Production Inkjet Printing: Ready for Prime-Time for Commercial, Package Printers?
Jim Hamilton is a group director for InfoTrends.
Elizabeth Gooding, president of Gooding Communications Group.
The current prevailing theory is that direct mail, books and transactional work are the holy trinity of the production inkjet digital printing church, and you won’t get any arguments. Those three sectors have been transformed by production inkjet technology. But there are murmurs, rumblings of a fertile ground beyond the big three that will open the door for commercial printing, package printing and beyond.
Some observers believe that time is near, others are a bit more conservative in waving the production inkjet flag for commercial and packaging applications. But, unlike the onset of the digital printing revolution of the mid-1990s, when the market for such machines was undeveloped, this current trend toward continuous-feed and cutsheet inkjet press adoption is unmistakable. And, depending on your vantage point, production inkjet has yet to peak; were it a winter nor’easter, many would say the eye of the storm has not yet arrived.

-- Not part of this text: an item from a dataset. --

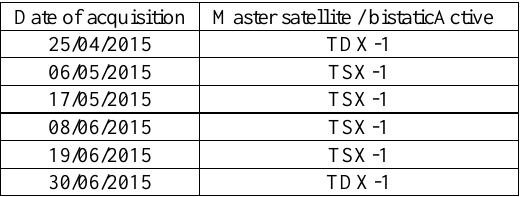
Table 2. Master satellite in bistatic pair for successive dates of acquisitions.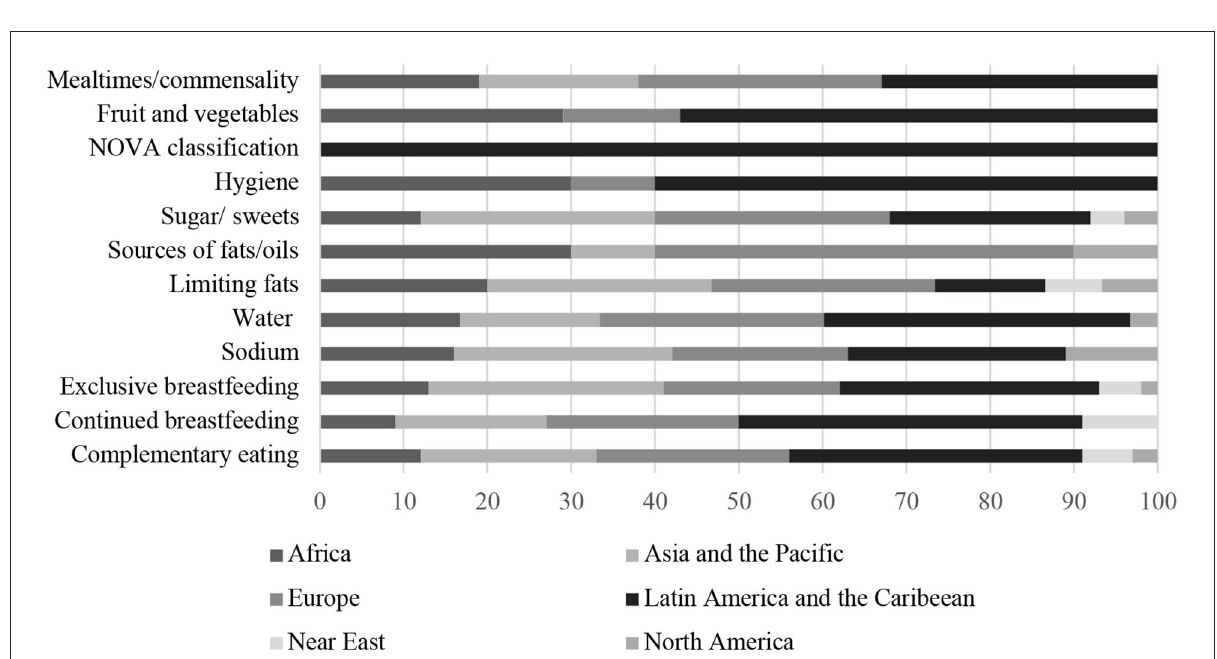
FIGURE4 Percentage distribution of FGDBs with specific nutritional recommendations according to world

The production inkjet movement in commercial printing may be closer than you think, notes InfoTrends Founder Charlie Pesko. He has heard from general commercial printers who have found applications outside of the book/direct mail/transactional range of items, while other areas such as newspapers and packaging have also reported some success.
The beauty of production inkjet in comparison to its toner-based digital printing cousin is that it operates at much higher speeds, notes Pesko. The upshot of this, though, is the resulting printed output in need of finishing. Setting up in-line or near-line tools—cutters, folders, stitchers, etc.—in a configuration that keeps operator intervention to a minimum, can enhance productivity and, thus, shorten turnaround time and yield the lowest operating costs, especially when compared to traditional offset printing.
“The feeding and finishing aspects cannot be overlooked,” Pesko stresses.
The greatest change has come with the expansion of inkjet paper weights and sizes, according to Pesko, which has really enhanced the number of products and applications available in the production inkjet environment. This, coupled with more automated online or near-line output, is going to tremendously improve the print provider’s return on investment.